Por si las moscas
La entomóloga Erica McAlister es una de las mayores expertas mundiales en esos animales que la mayoría encontramos fastidiosos: las moscas. La curiosidad le viene de cuando era niña y las observaba zumbar a su alrededor.
El espíritu científico no es algo que naciera en un momento histórico dado; en Europa hacia principios del siglo XVII, según la opinión más establecida. El espíritu científico nace en cada persona con la curiosidad infantil, igual que nace el espíritu narrativo y el filosófico. El niño examina las cosas sin ideas preconcebidas y busca explicaciones que le parecen instintivamente razonables. El niño, como los presocráticos griegos, inventa teorías sobre el origen del universo y la composición de la materia, y algunas veces hasta aplica el método experimental, ya que repite machaconamente un solo gesto, un movimiento, los golpes con el sonajero contra un juguete, los diferentes grados de cautela necesarios para aproximarse a un animal doméstico sin asustarlo. Lo asombroso no es que exista esa universal y devoradora curiosidad infantil. Lo asombroso, y lo triste, es que en muchísimos casos se malogre, y que solo una parte mínima del esplendor intelectual de la infancia llegue a la vida adulta. Todos hemos sido filósofos, inventores, científicos, narradores, músicos, ingenieros posibles. Luego crecemos y dedicamos la parte más valiosa de nuestra actividad cerebral a ejercer el fanatismo político o a apasionarnos por las alineaciones de los partidos de fútbol.
Un artista, un científico, es siempre alguien que de algún modo ha mantenido una conexión con el espíritu de la infancia.
Los grandes artistas y los grandes científicos a los que he tenido la suerte de tratar a lo largo de mi vida se parecían en una especie de inocencia, en una capacidad de ilusión y de ensimismamiento. Hace unos años pasé varios días cerca del físico Peter Higgs, el del bosón de Higgs, y no dejé de fijarme en sus gestos y en la manera en que miraba, y en la expresión de su cara y de sus ojos muy azules.

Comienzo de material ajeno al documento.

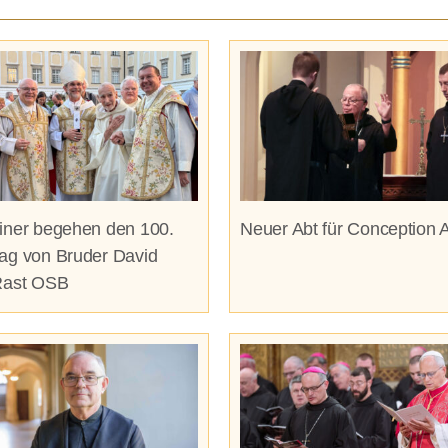
iner begehen den 100.
Neuer Abt für Conception 
ag von Bruder David
Rast OSB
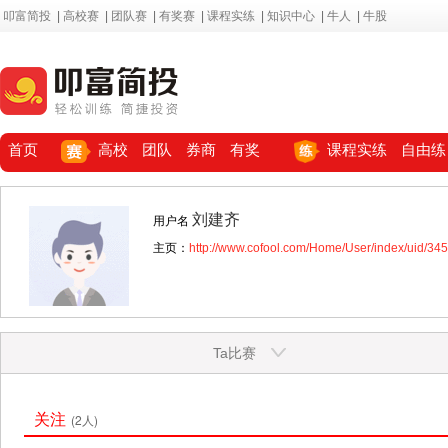
叩富简投
|
高校赛
|
团队赛
|
有奖赛
|
课程实练
|
知识中心
|
牛人
|
牛股
首页
高校
团队
券商
有奖
课程实练
自由练
刘建齐
用户名
主页：
http://www.cofool.com/Home/User/index/uid/34
Ta比赛
关注
(2人)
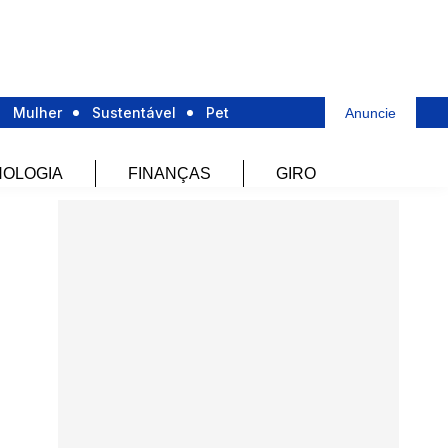
Mulher
Sustentável
Pet
Anuncie
OLOGIA
FINANÇAS
GIRO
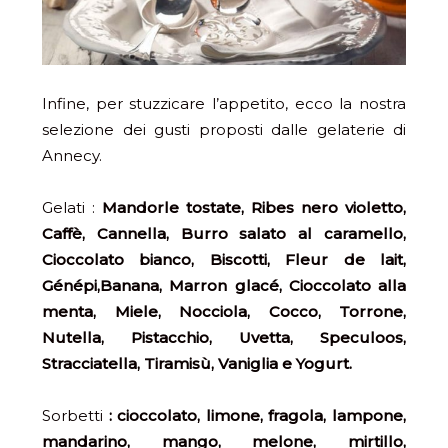
Infine, per stuzzicare l’appetito, ecco la nostra
selezione dei gusti proposti dalle gelaterie di
Annecy.
Gelati :
Mandorle tostate, Ribes nero violetto,
Caffè, Cannella, Burro salato al caramello,
Cioccolato bianco, Biscotti, Fleur de lait,
Génépi,
Banana,
Marron glacé, Cioccolato alla
menta, Miele, Nocciola, Cocco, Torrone,
Nutella, Pistacchio, Uvetta, Speculoos,
Stracciatella, Tiramisù, Vaniglia e Yogurt.
Sorbetti
: cioccolato, limone, fragola, lampone,
mandarino,
mango,
melone,
mirtillo,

A los ochenta y tantos años, Higgs parecía ese niño inquieto y alerta que se fija en todo y que lo encuentra todo a la vez interesante y cómico, en parte porque no acaba de entender las formalidades que rigen el mundo de los adultos.

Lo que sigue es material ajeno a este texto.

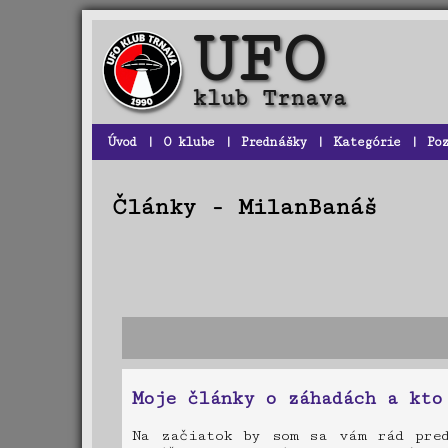
Úvod
|
O klube
|
Prednášky
|
Kategórie
|
Po
Články - MilanBanáš
Moje články o záhadách a kto
Na začiatok by som sa vám rád pred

Acabo de descubrir a una mujer que posee una curiosidad así,
y que recuerda perfectamente la poesía de los juegos infantiles en la que estuvo el origen de su vocación científica. Erica McAlister, conservadora de las coleccio- nes de insectos del Museo de Historia Natural de Londres, disfrutaba de niña espulgando a los perros y a los gatos que había en su casa, y sentía tanta curiosidad por aquellos parásitos que en vez de simplemente aplastarlos de un pisotón se aficionó a examinarlos en un microscopio escolar, regalo de sus padres. Los niños fantasiosos necesitan cómplices adultos, quizá miembros de esa misma cofradía. La niña McAlister hacía por instinto lo que hacen siempre los grandes innovadores: fijar la atención en aquello que todo el mundo tiene delante de los ojos, no en lo raro, lo fantástico, lo excepcional, sino en lo cotidiano, que está siempre lleno de misterio. Al fin y al cabo, lo que hacía Galileo era eso: mirar a la luna, que está a la vista de todo el mundo, mirar cómo cae o cómo rueda una bola. Erica McAlister se fijaba en las pulgas alojadas entre la pelambre de su perro y en las moscas que zumbaban a su alrededor en verano, las moscas irritantes que todos nos apartamos a manotazos, y que son para todos, o casi, el símbolo de lo trivial, lo repetido, lo que fastidia, lo que carece por completo de cualquier interés, salvo el de su eliminación.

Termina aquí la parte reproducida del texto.